> It will fail and be rolled back and you will lose the user's data that was wri...

lmm · on Oct 8, 2021

> The point of relational integrity is ensuring all your data is in a valid state.

Right, and doing that at the lowest level of your datastore is a fundamentally misguided approach, because it means you can't ever store data that's in an invalid state (almost by definition). So when data does become invalid, you're effectively forced to destroy it.

> And no, soft delete doesn't destroy referential integrity

Yes it does. It destroys the property you described above - that you ensure all your data is in a valid state.

> Don't respond with a 2xx until the data store acknowledges successful insertion.

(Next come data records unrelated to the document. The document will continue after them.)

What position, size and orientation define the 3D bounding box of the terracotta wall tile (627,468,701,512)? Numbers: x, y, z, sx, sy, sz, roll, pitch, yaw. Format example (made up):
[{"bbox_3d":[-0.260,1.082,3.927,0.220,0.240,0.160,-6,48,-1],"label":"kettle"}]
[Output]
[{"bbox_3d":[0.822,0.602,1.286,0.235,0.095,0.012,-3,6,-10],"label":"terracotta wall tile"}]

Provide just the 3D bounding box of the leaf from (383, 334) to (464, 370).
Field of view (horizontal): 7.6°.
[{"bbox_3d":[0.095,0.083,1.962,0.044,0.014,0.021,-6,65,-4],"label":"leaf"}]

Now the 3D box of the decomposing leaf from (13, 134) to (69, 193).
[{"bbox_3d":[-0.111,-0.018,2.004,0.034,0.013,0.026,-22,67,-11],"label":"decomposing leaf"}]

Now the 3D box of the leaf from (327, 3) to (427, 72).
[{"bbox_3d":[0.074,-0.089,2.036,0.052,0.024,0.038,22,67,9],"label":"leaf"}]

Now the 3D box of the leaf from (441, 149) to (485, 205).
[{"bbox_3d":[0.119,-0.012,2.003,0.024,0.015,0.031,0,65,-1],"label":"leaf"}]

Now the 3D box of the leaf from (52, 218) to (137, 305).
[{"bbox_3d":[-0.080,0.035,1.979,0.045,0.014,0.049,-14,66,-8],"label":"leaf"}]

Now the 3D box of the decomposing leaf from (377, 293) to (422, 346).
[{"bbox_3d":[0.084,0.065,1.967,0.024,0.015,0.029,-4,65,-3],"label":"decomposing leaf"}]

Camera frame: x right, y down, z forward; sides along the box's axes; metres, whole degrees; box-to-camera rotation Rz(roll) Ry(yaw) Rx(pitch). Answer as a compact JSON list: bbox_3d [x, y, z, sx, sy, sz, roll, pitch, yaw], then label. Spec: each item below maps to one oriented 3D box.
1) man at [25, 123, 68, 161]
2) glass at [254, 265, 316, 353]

So the user sees an error. That doesn't actually help much, because what can they do with that error?

> Use Debezium or similar to broadcast entity changes to a Kafka topic keyed on entity id. If you want to retain all changes (e.g., for event streaming), then use an appropriate retention strategy. If you want to retain only the latest state, use log compaction - it will retain the latest record with a given key.

Yes, now keep tugging on the thread of that thought. If you try to write code to reconstruct the state of your relational database based on those changes, you've got two copies of your logic that will inevitably get out of sync, and you'll have bugs that you only discover when you try to actually do it. (And if you only record differences between writes that actually made it into the relational database, you haven't solved the original problem of data being lost because writes are rejected). What you want to do is instead make those Kafka events the primary "source of truth" and construct the "current state of the world" based on that, i.e. event sourcing.

You don't, and can't, make use of transactions with that approach - you get (eventual) consistency because each log is ordered, which gives you the properties that you want with less of the downsides (deadlocks), but writing and reading the eventual results of that write is a fundamentally async process (which is good in the long term - it forces you think about your dataflow and avoid loops - though it might involve more work upfront). And you don't really have relationality - if you need a relation in your live dataflow, you'll generally join at the event pipeline level and make the joined thing its own stream (much like a materialized view in SQL-land). You can build secondary indices etc. but those are explicitly a secondary thing layered on top of your primary datastore.